Sandefur on the Third Letter

Tim Sandefur writes:

Wilkinson’s argument seems to be that when Rand says that a morality of reason is necessary for man’s survival, that isn’t true, because you can see all around you that there are many people who live and who are not rational. Isn’t this rather like saying that alcoholism isn’t really bad because there are lots of alcoholics who aren’t dead—and even ones who accomplish big things?

No. Here's the proper parallel. Someone tells you that any alcohol AT ALL imperil your life and happiness. Then you discover that that the happiest, longest-lived people you know regularly drink alcohol. So then you know that the claim about the dangers of alcohol just aren't true. Rand's claims about reason are like that. She claims that any bit of irrationality imperils life and happiness. But then you lift your weary eyes from the pages, stick your head out the window, and observe happy, successful people whose commitment to reason is notably partial.
And this:

A bureaucrat at HUD might be a happy person because he is a basically rational person who engages in the behaviors that Objectivism considers virtues—even though his life may include contradictions, and his happiness may be mixed.

This is a move that really bugs me.

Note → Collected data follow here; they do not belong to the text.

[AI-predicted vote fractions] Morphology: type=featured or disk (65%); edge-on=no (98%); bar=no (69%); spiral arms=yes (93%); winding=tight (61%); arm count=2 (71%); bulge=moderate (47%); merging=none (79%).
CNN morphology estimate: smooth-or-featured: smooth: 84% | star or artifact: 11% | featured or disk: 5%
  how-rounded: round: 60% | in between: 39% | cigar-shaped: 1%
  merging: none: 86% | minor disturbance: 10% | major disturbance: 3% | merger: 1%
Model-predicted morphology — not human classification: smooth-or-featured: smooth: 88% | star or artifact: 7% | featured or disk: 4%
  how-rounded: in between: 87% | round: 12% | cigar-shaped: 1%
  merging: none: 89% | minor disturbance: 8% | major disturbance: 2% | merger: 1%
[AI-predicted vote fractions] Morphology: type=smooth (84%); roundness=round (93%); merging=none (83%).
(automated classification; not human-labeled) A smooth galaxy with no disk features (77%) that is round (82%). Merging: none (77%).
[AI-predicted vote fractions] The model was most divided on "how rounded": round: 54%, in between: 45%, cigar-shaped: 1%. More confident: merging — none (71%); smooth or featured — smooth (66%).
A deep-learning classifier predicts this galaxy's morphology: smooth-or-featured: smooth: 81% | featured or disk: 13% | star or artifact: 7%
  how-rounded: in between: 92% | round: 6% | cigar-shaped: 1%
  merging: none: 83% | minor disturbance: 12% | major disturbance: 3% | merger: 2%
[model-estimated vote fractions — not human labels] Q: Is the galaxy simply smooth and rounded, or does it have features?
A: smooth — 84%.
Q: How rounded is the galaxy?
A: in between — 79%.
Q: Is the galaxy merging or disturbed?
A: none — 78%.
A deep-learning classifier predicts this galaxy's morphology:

Start with your theory about the necessary conditions of life and happiness. Observe that someone lives and is not unhappy. Conclude that they must implement elements of your theory. No. No. No. This is backwards rationalism. Do this instead: Observe people who live and are happy. Draw generalizations about them. I think the correct answer, based on a good inductive approach, is something like: yes, a well-developed capacity for “common sense” or “folk rationality” is a necessary condition for life and happiness. But this is not incompatible with all sorts of astonishing forms of irrationality. Many of these forms of irrationality have no apparent effect on life and happiness, and other forms appear to have some positive effect. Of course, there are many forms of irrationality that are truly destructive, and I think we can all agree that these are to be avoided.
I'm reminded of the utilitarian's favorite dodge. Offer an intuitive moral counter-example, such as “utilitarianism demands cutting up healthy people and distributing their organs to sick people,” or “utilitarianism demands televised to-the-death gladiatorial combat, since so many people really enjoy watching people kill each other,” and the utilitarian will offer an elaborate story about how utilitarianism, properly and subtly understood, actually forbids these things. But there is a point where this becomes ridiculously ad hoc, and it becomes obvious that an honest utilitarian is either going to have to bite some bullets (e.g., “We really should be carving healthy people up!”), reject the notion that intutions about cases like these have any authority and offer a different (non-question begging) standard for evaluating the adequacy of moral theories, or admit that the counterexamples are decisive.
If I keep showing you happy, deeply religious ninety year olds who devoted their lives to altruistic service and the mastery of astrology, and you keep telling me that they must embody Objectivist virtues of rationality because, after all, they've never once stepped in front of a car and have a solid record of not doing things that would make them miserable, then I am not going to be impressed.
One thing I meant to take up in the letter, but which I think I will take up in a separate letter, is Rand's “survival barometer” view of happiness, which I think is quite implausible.
Last, Tim says “Parisitism as a personal psychology, is stable only as socialism . . .” No. A system in which everyone is parasitic is unstable, surely. But my point is that parasitism doesn't require an especially parasitic psychology, and parasistism works pretty well as long as the host organism is exceedingly robust. Ever met a happy special-interest lobbyist truly proud of their latest success at rent-extraction? I have. Parasites don't need to have a parasitic mentality. I've met any number of professional rent-seekers who see their work as necessary and noble, and who gain the usual psychic rewards from a job well done. These are people who, in fact, contribute next to nothing to the wealth of society, and are in fact part of a system of parasitism and predation. But they don't see it that way. The system is too robust to suffer too much from institutionalized parasitism. Society continues to get wealthier. There is no serious social instability, or threat of downward spiral. (And so things are not, as Tim says, like the jumper who says “so far so good” halfway down.)These people are as insulated from the objective systemic effects of their work as much as any other more objectively productive member of society. And psychological well-being depends more on the way you conceive of what you're doing than on the real worth of what you're doing. Since you're so insulated from the effects of the real results, which are muted and diffuse, there is little reason to suspect that your actions have a negative effect.
There is simply no non-table pounding reason to suspect that someone's happiness is compromised simply in virtue of being objectively unproductive and subsisting off of the spoils of political predation. This can, in fact, be a quite nice kind of life and that is part of the political problem.